■ **WORK INSTRUCTION**: With the images removed, return every line below exactly as it reads.

■ **PROVIDED DATA**:
################
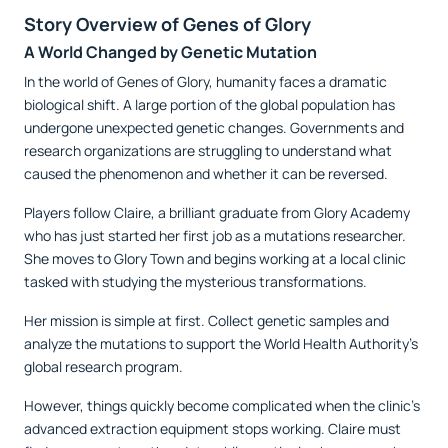
Story Overview of Genes of Glory
A World Changed by Genetic Mutation
In the world of Genes of Glory, humanity faces a dramatic
biological shift. A large portion of the global population has
undergone unexpected genetic changes. Governments and
research organizations are struggling to understand what
caused the phenomenon and whether it can be reversed.
Players follow Claire, a brilliant graduate from Glory Academy
who has just started her first job as a mutations researcher.
She moves to Glory Town and begins working at a local clinic
tasked with studying the mysterious transformations.
Her mission is simple at first. Collect genetic samples and
analyze the mutations to support the World Health Authority’s
global research program.
However, things quickly become complicated when the clinic's
advanced extraction equipment stops working. Claire must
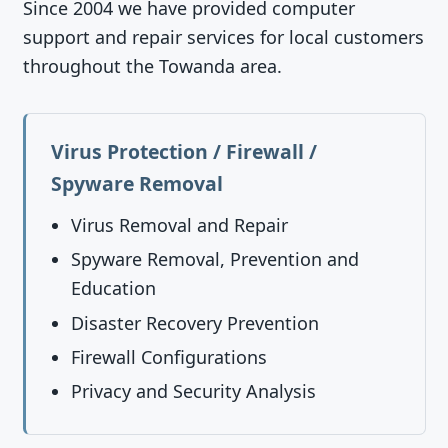
Since 2004 we have provided computer
support and repair services for local customers
throughout the Towanda area.
Virus Protection / Firewall /
Spyware Removal
Virus Removal and Repair
Spyware Removal, Prevention and
Education
Disaster Recovery Prevention
Firewall Configurations
Privacy and Security Analysis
################
■ **SOLUTION BELOW**:
Story Overview of Genes of Glory
A World Changed by Genetic Mutation
In the world of Genes of Glory, humanity faces a dramatic
biological shift. A large portion of the global population has
undergone unexpected genetic changes. Governments and
research organizations are struggling to understand what
caused the phenomenon and whether it can be reversed.
Players follow Claire, a brilliant graduate from Glory Academy
who has just started her first job as a mutations researcher.
She moves to Glory Town and begins working at a local clinic
tasked with studying the mysterious transformations.
Her mission is simple at first. Collect genetic samples and
analyze the mutations to support the World Health Authority’s
global research program.
However, things quickly become complicated when the clinic's
advanced extraction equipment stops working. Claire must
Since 2004 we have provided computer
support and repair services for local customers
throughout the Towanda area.
Virus Protection / Firewall /
Spyware Removal
Virus Removal and Repair
Spyware Removal, Prevention and
Education
Disaster Recovery Prevention
Firewall Configurations
Privacy and Security Analysis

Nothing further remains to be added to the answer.